Ein Beitrag von Karin Eckes, Trauerbegleiterin
Vor einiger Zeit habe ich mit Julia, wie schon so oft mit vielen anderen Frauen, darüber gesprochen, wie sehr sie die “stille Trauer” belastet und wie aus der stillen Trauer eine etwas lautere werden könnte.
Julia fühlt sich seit dem Tod von Theo abgeschnitten von der Welt, alles um sie herum ist so still geworden. Sie erzählt, dass sie sich wie in einer Blase fühlt, in der sie ganz allein ist, kaum ein Wort dringt zu ihr durch: “überall um mich herum ist Leben, das seinen ganz normalen Gang zu gehen scheint und ich wundere mich. Wundere mich, wo ich hier bin, wundere mich, dass die anderen mich nicht bemerken, meine Blase nicht sehen, sich nicht wundern. Sich so verhalten, als sei nichts passiert, ihr Ding einfach weiter machen, was ich (Julia), so denke ich, nie mehr tun kann. Die Menschen sind mir fremd geworden, oder ich Ihnen? Ich verstehe es nicht. Und das ist nur eine Sache, die ich nicht verstehe. Ich habe das Gefühl, ich verstehe gar nichts. Und ich habe das Gefühl, die anderen verstehen auch gar nichts. Verstehen nicht, dass es meinen Sohn wirklich gegeben hat. Und wirklich gibt. Dass er einen Namen hat, einen Geburtstag, dass seine Augen genauso ausgeschaut haben wie die seines Vaters. Und dass sich meine Arme so leer anfühlen, und mein Herz. Und dass ich mich nicht melden kann, wenn ich was brauche. Was soll ich denn brauchen? Es wäre schön, wenn sie mir einfach mal zuhören oder einfach mit mir schweigen würden. Meine Blase bemerken, kurz innehalten, nahekommen, mit mir ein Stück aushalten, was ich den ganzen Tag aushalte. Aushalten muss. Mein Sohn wird mir immer fehlen!”

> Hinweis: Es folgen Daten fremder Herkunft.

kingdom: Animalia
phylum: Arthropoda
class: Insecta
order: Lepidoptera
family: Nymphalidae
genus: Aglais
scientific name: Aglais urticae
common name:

Für die Welt, so erlebt es Julia, scheint Theo gar nicht mehr zu existieren, für Julia wird er immer ihr Sohn sein, ein ganz wichtiges Familienmitglied. An den sie viel denkt, den sie vermisst und manchmal die Sehnsucht nach ihm kaum aushalten kann.

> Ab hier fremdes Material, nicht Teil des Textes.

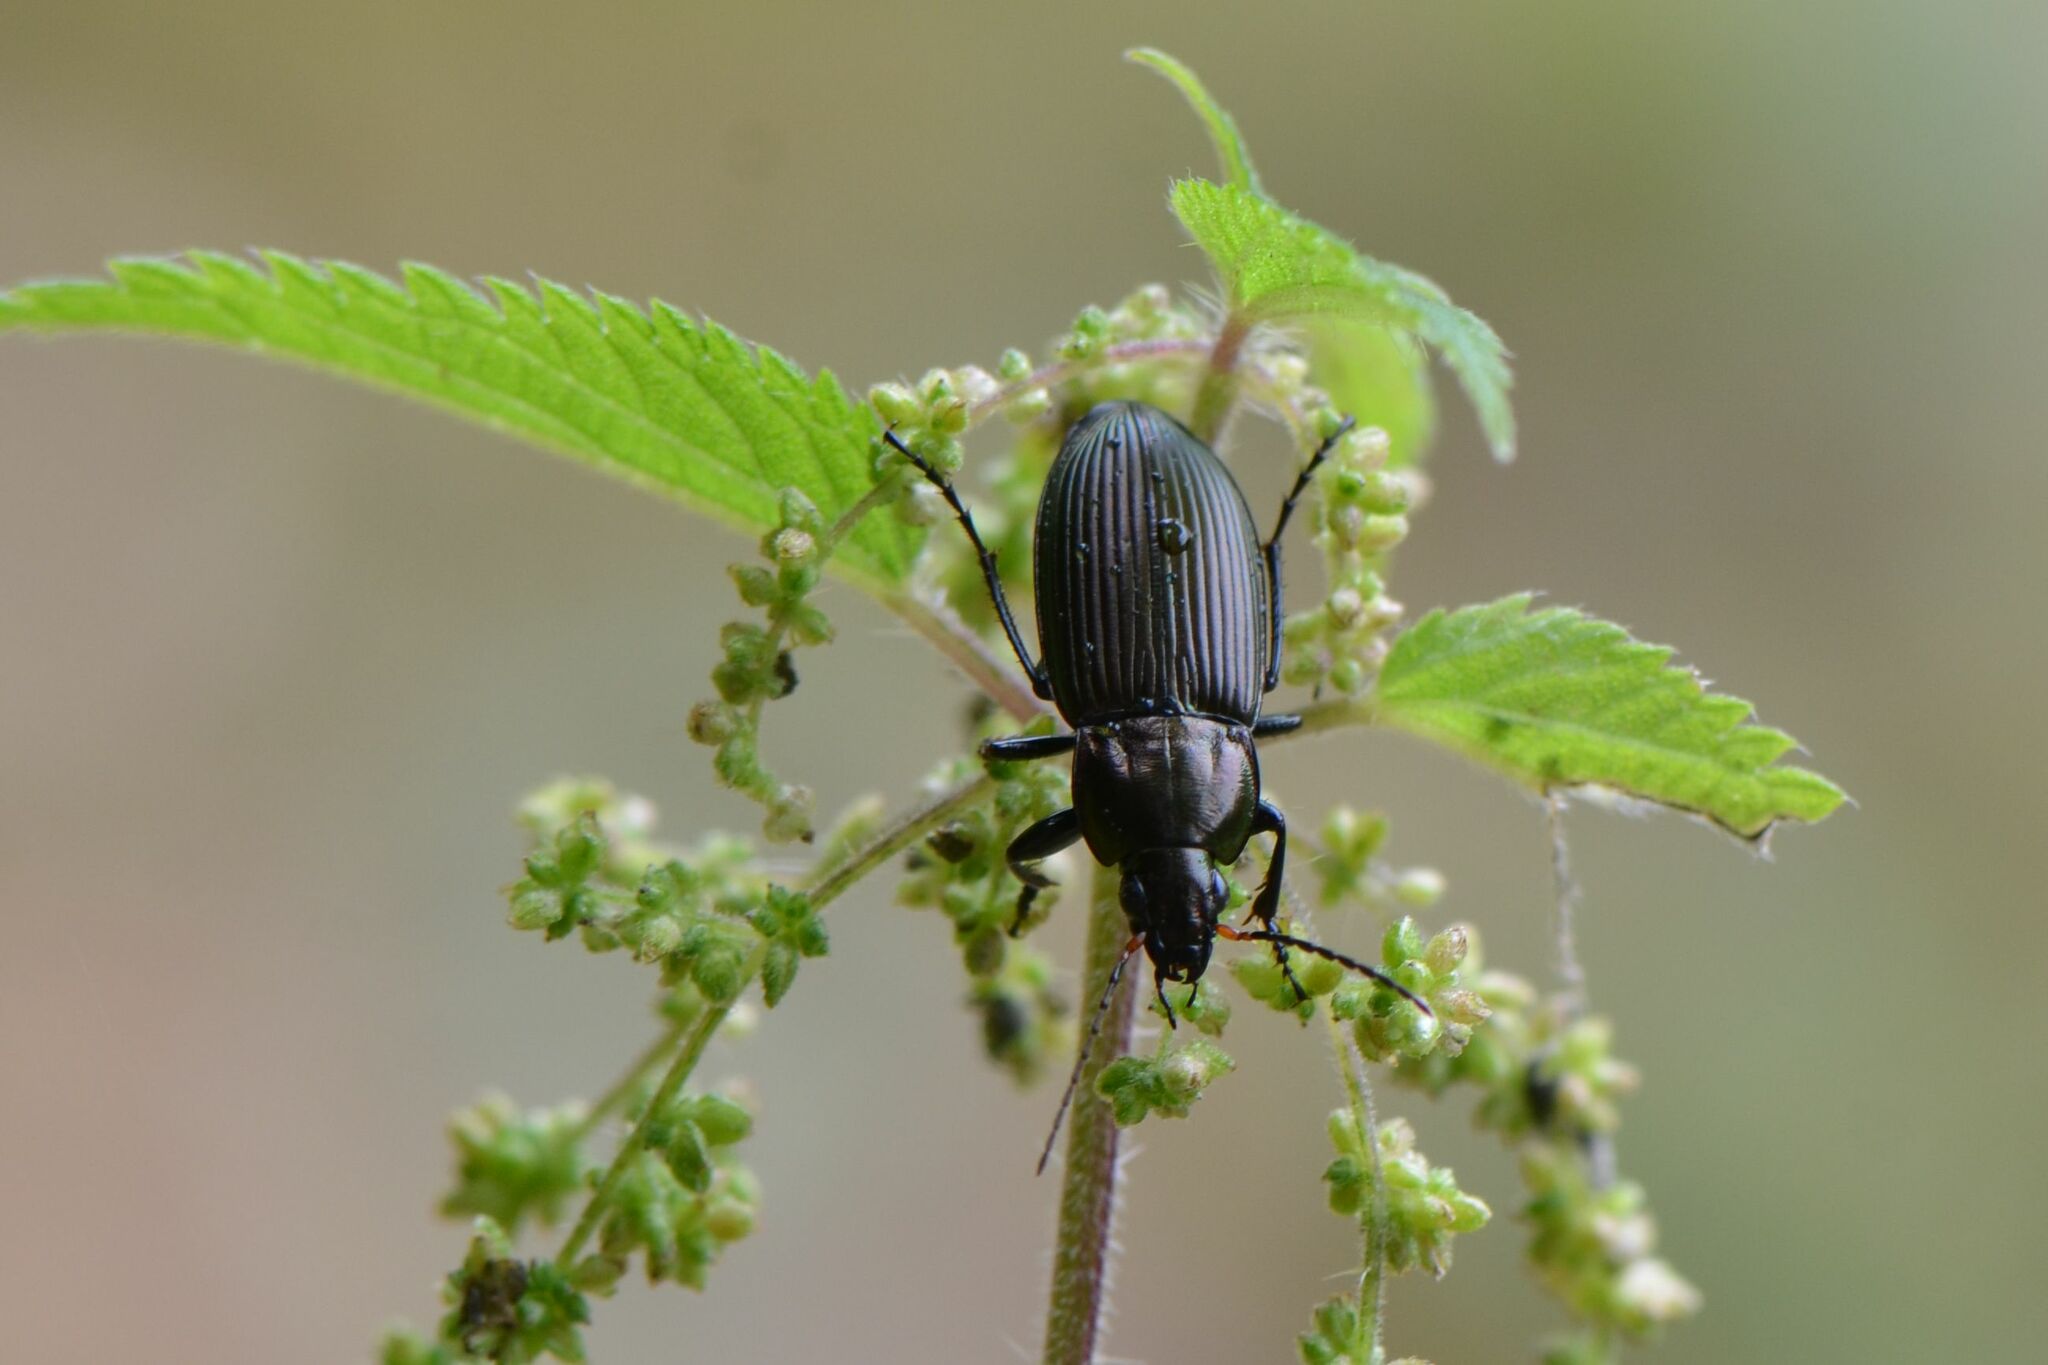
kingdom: Animalia
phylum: Arthropoda
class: Insecta
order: Coleoptera
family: Carabidae
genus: Poecilus
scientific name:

Dann schreibt Julia Briefe, an Theo und an andere Menschen, die erlebt haben, ein Kind gehen lassen zu müssen. Persönlich kennt sie aber niemanden, mit dem sie die Trauer um ein verlorenes Kind teilen könnte.
So haben wir die Idee entwickelt, dass eine Brieffreundschaft mit anderen Betroffenen helfen könnte. Ich habe mit ein paar Frauen, die ich in der Trauer begleite, gesprochen, ob eine Breiffreundschaft zu Betroffenen auch für sie eine gute Idee sein könnte, und ja:
Julia hat in der zwischenzeit 2 Brieffreundinnen gefunden und das Briefeschreiben an andere Betroffene hilft ihr, es tut ihr, so sagt sie, nun noch besser als zu der Zeit, als sie die Briefe “nur” für sich geschrieben hat.